ST received a studentship stipend from Ondine Biopharma Inc. and MW holds shares in Ondine Biopharma Inc.

Ondine Biopharma make the laser that was used in this study (It's branded Periowave). It is likely that the whole point of ST's studentship project was to investigate this technology, and if she couldn't find a use, we'd have to find her thesis to find out what the real story was. The fact that MW holds shares in Ondine could perhaps be problematic.
The question is how this could have affected the paper. There was some people talking about not being able to understand the methods, which is baffling because they were actually quite clear, requiring only some basic mathematics to fully understand. The only technology they are protecting is their laser, and frankly the audience they are pitching this article to wouldn't understand any of the patented technological details anyway.
So the "data not shown" could have been held back, not for the usual reasons of sheer embarrassment, but because some corporate paymaster decided it would hurt their shares if this menD data was published. Personally, I think authors already have a massive incentive to publish "positive" results that including a corporate entity merely allows the blame to be shifted if the research is eventually shown to be unethical.

In all, I stand by my first version of this review. It still basically does what it says on the tin. All it set out to do was show that  an SCV can be killed by photodynamic therapy. It fits that narrow remit like a glove.

But you can't extrapolate to any treatment that could be useful, or even make general comments on multiple different SCV types, something that is quite important considering how the term "small colony variant" casts a vast umbrella over a massive variety of different bacterial mutations.
I was being slightly too nice to this paper, but because it set its target so low and managed to achieve it, I can't change my overall score for it. It is Okay.

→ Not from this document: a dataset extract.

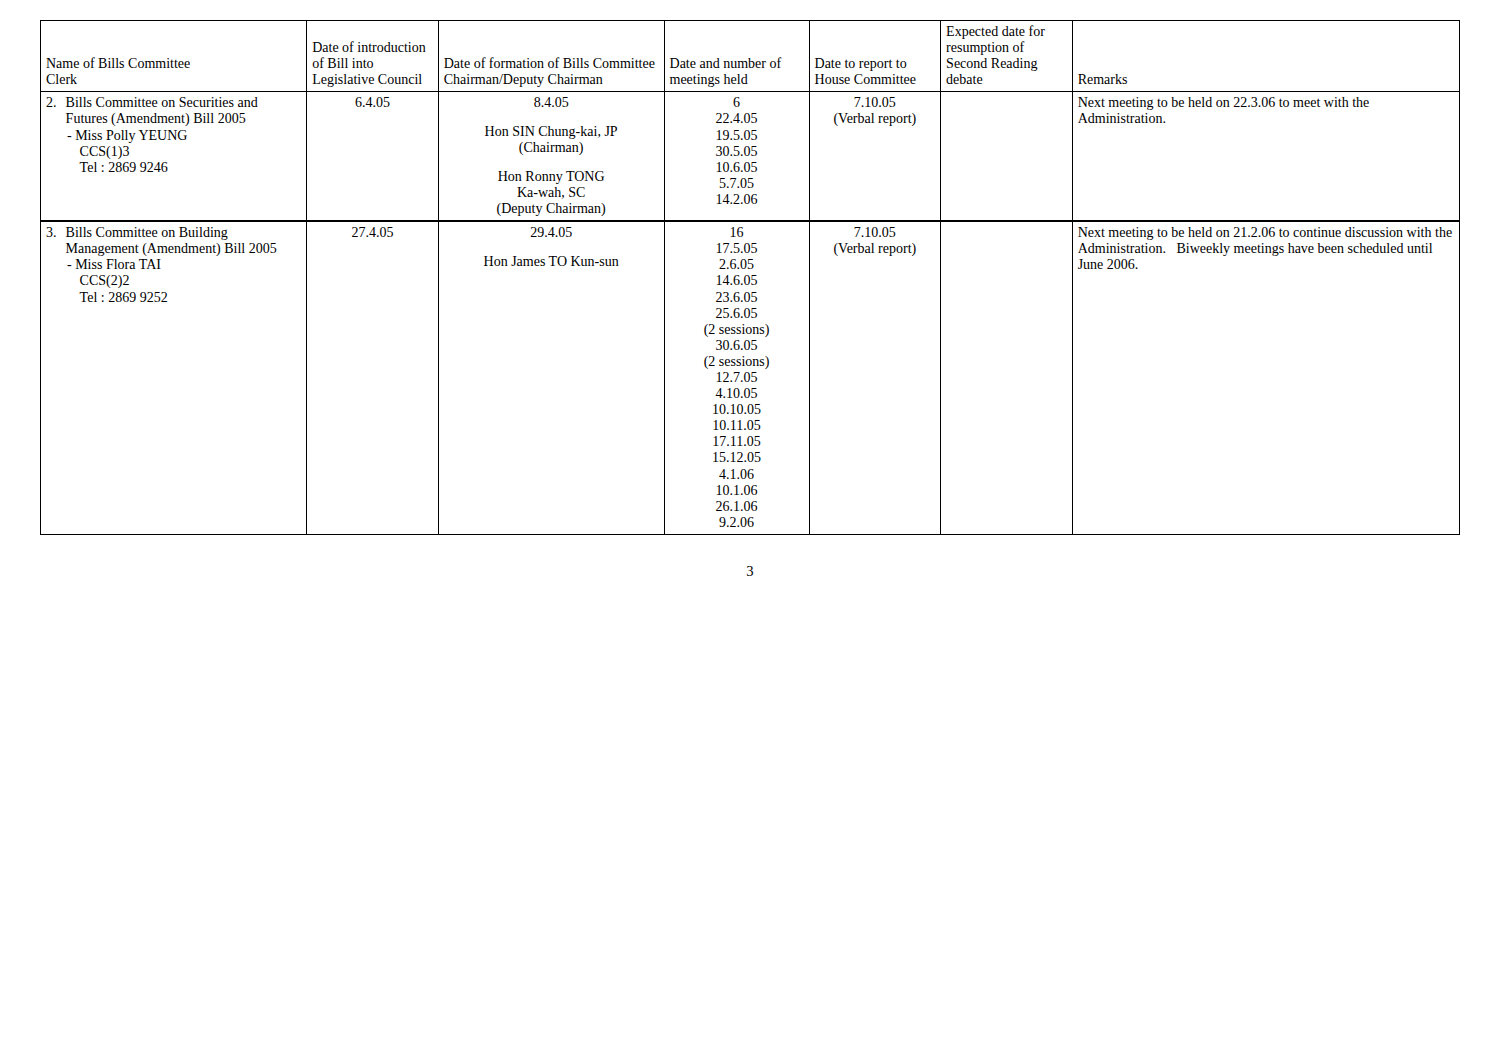| Name of Bills Committee Clerk | Date of introduction of Bill into Legislative Council | Date of formation of Bills Committee Chairman/Deputy Chairman | Date and number of meetings held | Date to report to House Committee | Expected date for resumption of Second Reading debate | Remarks |
| --- | --- | --- | --- | --- | --- | --- |
| 2. Bills Committee on Securities and Futures (Amendment) Bill 2005 - Miss Polly YEUNG CCS(1)3 Tel : 2869 9246 | 6.4.05 | 8.4.05 Hon SIN Chung-kai, JP (Chairman) Hon Ronny TONG Ka-wah, SC (Deputy Chairman) | 6 22.4.05 19.5.05 30.5.05 10.6.05 5.7.05 14.2.06 | 7.10.05 (Verbal report) | | Next meeting to be held on 22.3.06 to meet with the Administration. |
| 3. Bills Committee on Building Management (Amendment) Bill 2005 - Miss Flora TAI CCS(2)2 Tel : 2869 9252 | 27.4.05 | 29.4.05 Hon James TO Kun-sun | 16 17.5.05 2.6.05 14.6.05 23.6.05 25.6.05 (2 sessions) 30.6.05 (2 sessions) 12.7.05 4.10.05 10.10.05 10.11.05 17.11.05 15.12.05 4.1.06 10.1.06 26.1.06 9.2.06 | 7.10.05 (Verbal report) | | Next meeting to be held on 21.2.06 to continue discussion with the Administration. Biweekly meetings have been scheduled until June 2006. |
3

Tubby S., Wilson M., Wright J.A., Zhang P. & Nair S.P. (2013). Staphylococcus aureus small colony variants are susceptible to light activated antimicrobial agents., BMC microbiology, PMID: 24010944

*It can kill off mammalian cells. But we have a lot of those to lose, so we can survive Singlet Oxygen better.
** I presume this is the reason why these specific strains are described in terms of their growth rate rather than the specific antibiotic resistance they develop. But I haven't heard that theory since I was in school, so science could have moved on and I could be letting the tail wag the dog here. It could just as easily be that the growth rate of these bacteria slows because they are committing more energy to resisting antibiotics than growth.
***I would presume it would be a negative linear regression line if the treatment was 100% effective, and something like a reversed logistic regression line if high bacterial numbers diffused the effect of the light initially and there were some persistent survivors of the treatment. I may even be making things too complicated, and the data could fit to exponential decay.